Collected data entries:
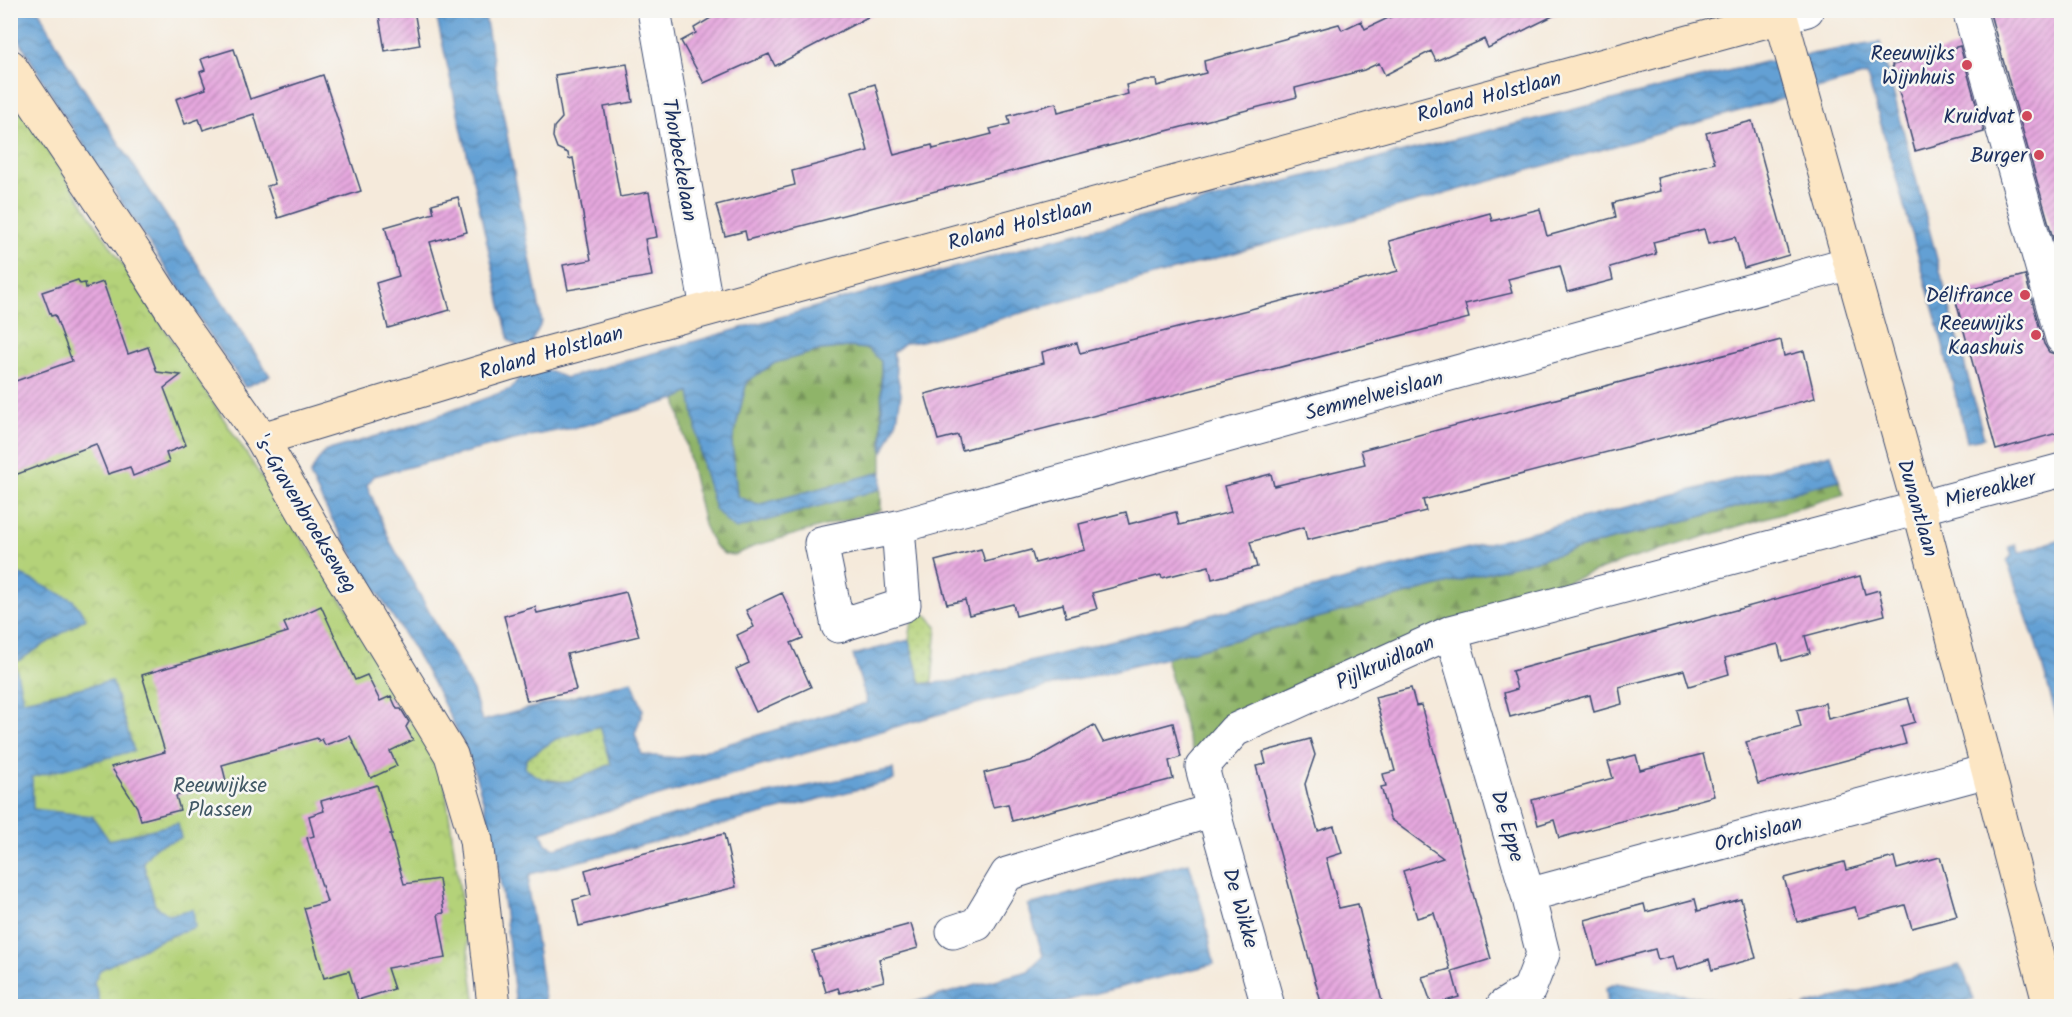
<svg xmlns="http://www.w3.org/2000/svg" width="2072" height="1017" font-family="Kalam,sans-serif">
<style>
.grass{fill:url(#grass-dots);stroke:#68806c;stroke-width:1.5}
.forest{fill:url(#forest-firs);stroke:#557264;stroke-width:1.5}
.park{fill:url(#park-crowns);stroke:#68806c;stroke-width:1.5}
.water{fill:url(#water-waves);stroke:#3f6899;stroke-width:1.5;fill-rule:evenodd}
.building{fill:url(#building-hatch)}
.lines{fill:none;stroke-linecap:round;stroke-linejoin:round}
.street-casing{stroke:#3c4b71;stroke-width:35}
.secondary-casing{stroke:#3c4b71;stroke-width:35}
.street{stroke:#fff;stroke-width:33}
.secondary{stroke:#fce6c4;stroke-width:33}
.poi-dot{fill:#d1495b;stroke:#f6f6f2;stroke-width:2}
.labels{text-anchor:middle;stroke-width:5;stroke-linejoin:round;paint-order:stroke}
.poi-label{font-size:21px;fill:#1b2f5e;stroke:#f6f6f2;text-anchor:end}
.street-label{font-size:21px;fill:#1b2f5e;stroke:#f6f6f2}
.park-label{font-size:21px;fill:#415865;stroke:#f6f6f2}
</style>
<defs>
<pattern id="grass-dots" width="8" height="8" patternUnits="userSpaceOnUse" patternTransform="scale(1.5)"><rect width="8" height="8" fill="#b4d279"/><path d="M2 2h.1M6 6h.1" fill="none" stroke="#9ab56b" stroke-width="1.8" stroke-linecap="round"/></pattern>
<pattern id="forest-firs" width="22" height="20" patternUnits="userSpaceOnUse" patternTransform="scale(1.5)"><rect width="22" height="20" fill="#8fb469"/><path d="M5 1l3.5 6h-7zM16 11l3.5 6h-7z" fill="#74935a"/></pattern>
<pattern id="park-crowns" width="20" height="18" patternUnits="userSpaceOnUse" patternTransform="scale(1.5)"><rect width="20" height="18" fill="#b4d279"/><path d="M2 6a3 3 0 1 1 6 0M12 15a3 3 0 1 1 6 0" fill="none" stroke="#9ab56b"/></pattern>
<pattern id="water-waves" width="16" height="10" patternUnits="userSpaceOnUse" patternTransform="scale(1.5)"><rect width="16" height="10" fill="#63a0d4"/><path d="M0 5q4-4 8 0t8 0" fill="none" stroke="#5183af"/></pattern>
<pattern id="building-hatch" width="6" height="6" patternUnits="userSpaceOnUse" patternTransform="scale(1.5)"><rect width="6" height="6" fill="#e6a8de"/><path d="M-1 1l2-2M0 6l6-6M5 7l2-2" fill="none" stroke="#ba89b7"/></pattern>
</defs>
<rect width="100%" height="100%" fill="#f6f6f2"/>
<filter id="ink" filterUnits="userSpaceOnUse"><feTurbulence type="fractalNoise" baseFrequency=".0167" numOctaves="2"/><feDisplacementMap in="SourceGraphic" scale="12" xChannelSelector="R" yChannelSelector="G"/><feConvolveMatrix kernelMatrix="1 2 1 2 8 2 1 2 1" color-interpolation-filters="sRGB"/></filter>
<filter id="wash" filterUnits="userSpaceOnUse"><feTurbulence type="fractalNoise" baseFrequency=".008" numOctaves="4" result="noise"/><feDisplacementMap in="SourceGraphic" scale="24" xChannelSelector="R" yChannelSelector="G"/><feGaussianBlur stdDeviation="1.35" result="paint"/><feColorMatrix in="noise" values="0 0 0 0 0 0 0 0 0 0 0 0 0 0 0 0 0 1.4 0 .05"/><feComposite in="paint" operator="in"/></filter>
<g filter="url(#wash)">
<rect width="100%" height="100%" fill="#f5eadb"/>
<path class="grass" d="M914 609 928 616 937 627 932 682 921 684 909 640Z
M601 725 611 764 569 782 537 778 525 768 526 759 556 739Z"/>
<path class="forest" d="M848 347 868 349 881 361 882 472 757 505 737 496 732 443 747 381 774 363 821 350Z
M690 391 703 467 736 528 881 489V510L757 545 735 555 724 554 714 545 704 525 676 399Z
M1839 480 1844 494 1624 561 1463 620 1284 695 1203 775 1188 739 1166 658Z"/>
<path class="park" d="M10 92 440 750 476 1006H11Z"/>
<path class="water" d="M11 10 39 11 69 66 270 376 245 387 61 111 22 45 11 22Z
M435 10 484 11 542 322 532 341 539 367 566 378 1054 239 1760 63 1880 42 1984 438 1967 441 1940 333 1867 75 918 342 905 343 893 353 901 394 897 420 883 453 881 361 868 349 848 347 821 350 775 363 747 381 732 443 737 496 757 505 882 472 881 489 736 529 728 523 715 509 703 467 690 392 676 399 582 426 530 436 374 476 367 485 390 541 473 691 482 721 632 681 643 710 635 734 642 755 679 758 867 703 853 655 909 640 921 684 956 681 1831 454 1839 480 1166 658 964 707 603 812 541 832 546 844 555 848 712 805 893 769 894 780 530 874 528 889 546 1006H516C507 926 499 842 472 765 462 738 446 708 433 683 395 612 342 549 310 475L318 460 326 451 404 428 511 389 522 373 516 344 509 341ZM600 726 611 764C580 778 555 794 525 768L526 759 556 739Z
M2061 539H2062L2061 733 2037 647 2007 561 2012 555 2009 547 2016 545 2019 553Z
M11 570 73 600 86 618 15 663 23 700 112 681 134 751 32 777 33 809 92 816 109 840 178 823 181 838 155 847 143 862 155 905 169 915 193 909 195 927 158 941 100 970 94 982 101 1006H11Z
M1189 863 1204 914 1214 964 1045 1006H900L1028 971 1043 956 1028 905Z
M1959 965 1964 973 1974 999 1949 1006H1803Z
M1617 983 1736 1004 1796 1006H1608L1606 988Z"/>
<g id="blocks">
<path class="building" d="M378 10H414L420 45 385 51Z
M724 10H881L775 66 769 54 704 83 681 41 696 33 694 28Z
M1405 10H1565L1488 48 1484 39 1436 61 1431 51 1385 75 1379 63 1364 70 1295 88 1297 97 747 240 745 231 725 236 716 205 795 185 792 171 868 151 852 91 875 84 894 155 932 145 933 149 992 134 990 129 1010 124 1008 116 1056 103 1058 112 1128 94 1126 85 1145 80H1156L1157 86 1206 73 1204 61 1339 24 1342 30 1361 21 1365 29Z
M1989 10H2061V267Z
M1960 46 1984 132 1915 151 1892 65Z
M234 49 250 99 323 75 361 191 278 218 267 186 275 184 254 114 203 130 199 119 185 124 176 99 206 89 200 72 205 70 201 59Z
M627 64 633 102 604 107 620 197 649 192 657 237 645 239 652 276 568 290 563 265 591 260 573 158 569 159 568 153 557 148 553 137 554 127 562 118 555 75Z
M1752 121 1789 255 1744 268 1735 237 1708 244 1704 229 1653 242 1656 254 1610 267 1613 280 1567 292 1560 266 1508 279 1512 293 1465 304 1469 318 962 450 958 435 938 440 925 394 1044 363 1042 352 1060 347 1077 343 1080 353 1398 271 1389 241 1490 213 1492 221 1540 209 1547 236 1616 217 1613 203 1660 191 1657 178 1715 163 1706 133Z
M458 197 467 232 430 242 450 310 388 328 376 283 399 276 385 227 434 213 432 204Z
M2025 275 2044 344 2049 352 2061 356V432L1996 450 1954 294Z
M78 280 80 284 85 283 86 288 103 282 128 354 148 347 157 372 181 375 164 388 186 445 166 453 169 462 133 476 130 467 108 474 96 444 10 477V383L72 361 55 315 51 316 42 292Z
M1781 340 1784 356 1804 351 1815 398 1423 500 1426 511 1307 540 1304 527 1250 542 1257 567 1212 579 1209 566 1162 578 1161 575 1092 593 1097 609 1066 617 1063 604 1016 616 1013 604 969 615 965 600 947 604 935 561 981 549 985 562 1031 550 1035 563 1085 550 1079 524 1126 512 1129 524 1176 512 1179 525 1231 512 1224 486 1271 474 1274 486 1365 464 1361 450Z
M1860 576 1865 594 1879 590 1885 615 1805 636 1810 653 1782 661 1778 644 1725 658 1729 674 1689 686 1684 670 1619 687 1622 704 1594 712 1590 695 1510 717 1504 693 1517 689 1512 671Z
M626 592 639 636 567 654 576 690 527 701 504 616 535 607 537 613Z
M782 593 803 638 791 643 811 687 756 712 736 669 749 663 737 635 754 627 746 610Z
M321 606 355 680 367 675 380 701 391 696 397 709H401L409 722 406 727 413 740 390 751 397 766 371 778 350 736 325 745 322 739 319 741 317 738 222 765 226 781 176 796 180 810 141 820 137 807 111 767 165 752 142 675 288 632 284 623Z
M1411 688 1416 706 1421 705 1491 959 1452 971 1459 997 1432 1005 1422 977 1450 969 1434 913 1417 918 1403 871 1443 858 1390 819 1381 787 1386 786 1383 774 1395 771 1375 697Z
M1908 698 1915 722 1901 726 1906 744 1758 784 1746 742 1801 727 1797 710 1825 703 1828 719Z
M1173 723 1181 757 1169 761 1173 779 1012 821 1008 804 993 807 984 773 1031 761 1094 725 1103 742Z
M1310 739 1315 755 1305 784 1308 797 1318 831 1334 826 1342 853 1326 858 1339 908 1358 904 1383 1006H1322L1256 766 1266 764 1263 752Z
M1703 754 1714 796 1559 838 1554 820 1538 825 1532 800 1613 778 1608 762 1636 755 1640 770Z
M377 785 392 834H390L404 884 439 879 444 913 438 914 446 958 387 968 394 989 358 1000 349 971 324 978 304 908 327 902 307 838 314 836 309 816 324 811 321 801Z
M724 834 736 887 579 926 573 900 591 895 585 870 637 855Z
M1894 857 1897 869 1940 857 1957 916 1912 928 1905 905 1858 918 1855 907 1797 922 1784 878 1844 862 1846 870Z
M1695 899 1698 911 1741 899 1756 958 1712 970 1709 959 1677 970 1673 956 1658 960 1655 949 1597 965 1585 920 1644 904 1646 912Z
M911 924 918 948 879 959 884 981 840 993 838 988 826 992 821 975H819L812 951Z"/>
</g>
</g>
<g filter="url(#ink)">
<use href="#blocks" fill-opacity="0" stroke="#3c4b71" stroke-width="1.5"/>
<g class="lines">
<g class="street-casing">
<path id="street" d="M654 10 707 309
M1969 10 2062 338
M1781 17 1807 10
M898 527 904 605 838 626 821 543 898 527 1850 263
M1451 632 1528 895 1543 954 1529 990 1503 1006
M1213 810 1268 1006
M1528 895 1987 771
M953 932 977 924 1007 874 1213 810 1202 767 1235 730 1451 632 2062 470"/>
</g>
<g class="secondary-casing">
<path id="secondary" d="M1779 10 1919 508 2050 1006
M10 66 136 254 176 317 262 439 324 547 451 755 476 840 494 1006
M262 439 511 363 1781 17"/>
</g>
<use href="#street" class="street"/>
<use href="#secondary" class="secondary"/>
</g>
</g>
<g class="poi-dot">
<circle cx="1967" cy="65" r="6"/>
<circle cx="2027" cy="116" r="6"/>
<circle cx="2039" cy="155" r="6"/>
<circle cx="2025" cy="295" r="6"/>
<circle cx="2036" cy="335" r="6"/>
</g>
<g class="labels">
<g class="poi-label">
<text x="1955" y="60">Reeuwijks<tspan x="1955" dy="24">Wijnhuis</tspan></text>
<text x="2015" y="123">Kruidvat</text>
<text x="2027" y="162">Burger</text>
<text x="2013" y="302">Délifrance</text>
<text x="2024" y="330">Reeuwijks<tspan x="2024" dy="24">Kaashuis</tspan></text>
</g>
<g class="street-label">
<text transform="translate(1489 96) rotate(-15)" y="7">Roland Holstlaan</text>
<text transform="translate(680 160) rotate(80)" y="7">Thorbeckelaan</text>
<text transform="translate(1020 224) rotate(-15)" y="7">Roland Holstlaan</text>
<text transform="translate(551 352) rotate(-16)" y="7">Roland Holstlaan</text>
<text transform="translate(1374 395) rotate(-15)" y="7">Semmelweislaan</text>
<text transform="translate(1990 489) rotate(-15)" y="7">Miereakker</text>
<text transform="translate(1918 508) rotate(74)" y="7">Dunantlaan</text>
<text transform="translate(306 514) rotate(59)" y="7">'s-Gravenbroekseweg</text>
<text transform="translate(1385 662) rotate(-24)" y="7">Pijlkruidlaan</text>
<text transform="translate(1508 826) rotate(74)" y="7">De Eppe</text>
<text transform="translate(1758 833) rotate(-15)" y="7">Orchislaan</text>
<text transform="translate(1241 908) rotate(74)" y="7">De Wikke</text>
</g>
<g class="park-label">
<text x="220" y="792">Reeuwijkse<tspan x="220" dy="24">Plassen</tspan></text>
</g>
</g>
<rect width="2072" height="1017" fill="none" stroke="#f6f6f2" stroke-width="36"/>
</svg>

* **TASK**
Out of the data above, give again only the lines starting at the one holding "M1752 121 1789" and ending at the one holding "M2025 275 2044", unchanged.

* **RESPONSE**
M1752 121 1789 255 1744 268 1735 237 1708 244 1704 229 1653 242 1656 254 1610 267 1613 280 1567 292 1560 266 1508 279 1512 293 1465 304 1469 318 962 450 958 435 938 440 925 394 1044 363 1042 352 1060 347 1077 343 1080 353 1398 271 1389 241 1490 213 1492 221 1540 209 1547 236 1616 217 1613 203 1660 191 1657 178 1715 163 1706 133Z
M458 197 467 232 430 242 450 310 388 328 376 283 399 276 385 227 434 213 432 204Z
M2025 275 2044 344 2049 352 2061 356V432L1996 450 1954 294Z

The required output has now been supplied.